The woman who strode out was nothing like her predecessors. A product of the turmoil that had struck Lumiara after the death of Nikandros, Architect Nemeka lacked even the shreds of humanity Nikandros had retained. She walked in a perpetual hunch, her broad shoulders and long legs making her look more like a wading bird, an impression only reinforced by the pleats of her robe. Even her mask was that of a bird of prey.

Janus didn’t let himself get distracted by the theatrics. This was the most powerful woman in Survivor’s Refuge.

“Emissary,” she said, ignoring the others.

“Architect.”

“You failed. The Oracle is lost, but I control the Consensus. We’ll run experiments. We’ll brute-force solutions. The struggle will produce suffering, and suffering will produce outliers.”

Janus swallowed. “Any reason you’re choosing to tell me this?”

“Because I hope you come back,” she said threateningly. “I hope the thought of your people hurting every day will bring you back to this planetary system, Invarian, at which point the Consensus will authorize me to turn you and your people to dust.”

She didn’t wait for an answer. She clasped her hands behind her and walked back into her shuttle, and her entourage hurried after her.

“Some people have no sense of history,” the captain said.

Janus chuckled, waving as the shuttle door closed. “You can say that again.”

***

When his shift was over, Janus and Lee headed home. The Prometheus had been a civilian transport ship, before the war, and so had room for niceties like two-room cabins for the married officers. It might have been cramped for most people, but for Janus, who’d grown up in Sector Six, and Lee, who’d grown up on the road, it was just cozy enough to call home.

They stopped by Ivan’s place first and found the older aspirant asleep in his favorite chair. Xander was also asleep, curled up on the couch, and after Janus had taken the beer can out of his uncle’s hand and put it in the recycler, he picked up his sleepy kid and hugged him to his chest on the way home.

“Are you worried about him?”

“Who?”

“Ivan,” Lee said. “He needs a sense of purpose.”
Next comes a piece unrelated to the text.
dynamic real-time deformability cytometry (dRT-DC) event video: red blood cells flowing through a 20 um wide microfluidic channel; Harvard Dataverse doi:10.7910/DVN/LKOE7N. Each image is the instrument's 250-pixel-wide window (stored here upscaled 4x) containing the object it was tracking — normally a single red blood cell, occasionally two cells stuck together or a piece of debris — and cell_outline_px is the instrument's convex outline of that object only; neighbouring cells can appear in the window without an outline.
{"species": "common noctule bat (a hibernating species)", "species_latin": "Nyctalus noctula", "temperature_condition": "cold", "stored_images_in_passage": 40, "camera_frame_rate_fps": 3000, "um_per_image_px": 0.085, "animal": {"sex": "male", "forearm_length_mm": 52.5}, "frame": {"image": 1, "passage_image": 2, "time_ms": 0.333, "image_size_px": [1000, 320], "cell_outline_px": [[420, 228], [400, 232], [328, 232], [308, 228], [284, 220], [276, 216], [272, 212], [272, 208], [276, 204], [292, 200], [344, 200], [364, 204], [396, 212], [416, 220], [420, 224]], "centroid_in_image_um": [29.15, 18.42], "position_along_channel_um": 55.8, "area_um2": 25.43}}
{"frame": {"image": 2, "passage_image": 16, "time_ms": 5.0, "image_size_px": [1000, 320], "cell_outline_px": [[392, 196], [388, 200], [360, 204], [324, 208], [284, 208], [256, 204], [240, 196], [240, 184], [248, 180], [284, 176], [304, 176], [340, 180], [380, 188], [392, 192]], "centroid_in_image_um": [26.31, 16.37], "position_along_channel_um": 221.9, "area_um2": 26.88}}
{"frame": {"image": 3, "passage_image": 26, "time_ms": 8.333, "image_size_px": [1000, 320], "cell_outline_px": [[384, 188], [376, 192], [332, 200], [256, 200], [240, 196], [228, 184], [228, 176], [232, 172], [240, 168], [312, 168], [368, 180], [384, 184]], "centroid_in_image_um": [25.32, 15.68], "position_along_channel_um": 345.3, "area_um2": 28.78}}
Janus shrugged. “I think Ivan’s done everything anyone should expect of him for a while. He can chase after purpose when he’s ready.”

He could tell Lee disagreed with him, but after years of not understanding his uncle, and then experiencing the toll that life and death decisions could take on someone, Janus wasn’t about to be convinced otherwise. Ivan needed to heal.

With the ship underway now on its indefinite voyage, it had been tempting to go up and watch the transit out of the system with dozens of other off-shift crew members, but in the end, what Janus was really craving was quiet time with his child and wife. He wanted to make no greater decision than the type of protein they would mix into the meal packet tonight, and maybe watch a holo from the ship’s library with Lee’s back pressed against his chest.

“I meant to ask you,” Lee said, stepping out of their bedroom, “I found this case in our things. Looks like a portable terminal, only it’s too big. Are we storing that for Syn?”

“No,” Janus said, opening the refrigeration unit. “That’s mine.”

“Well?” Lee asked. “What is it?”

Janus looked at her with laughter in his eyes. “Stolen fire.”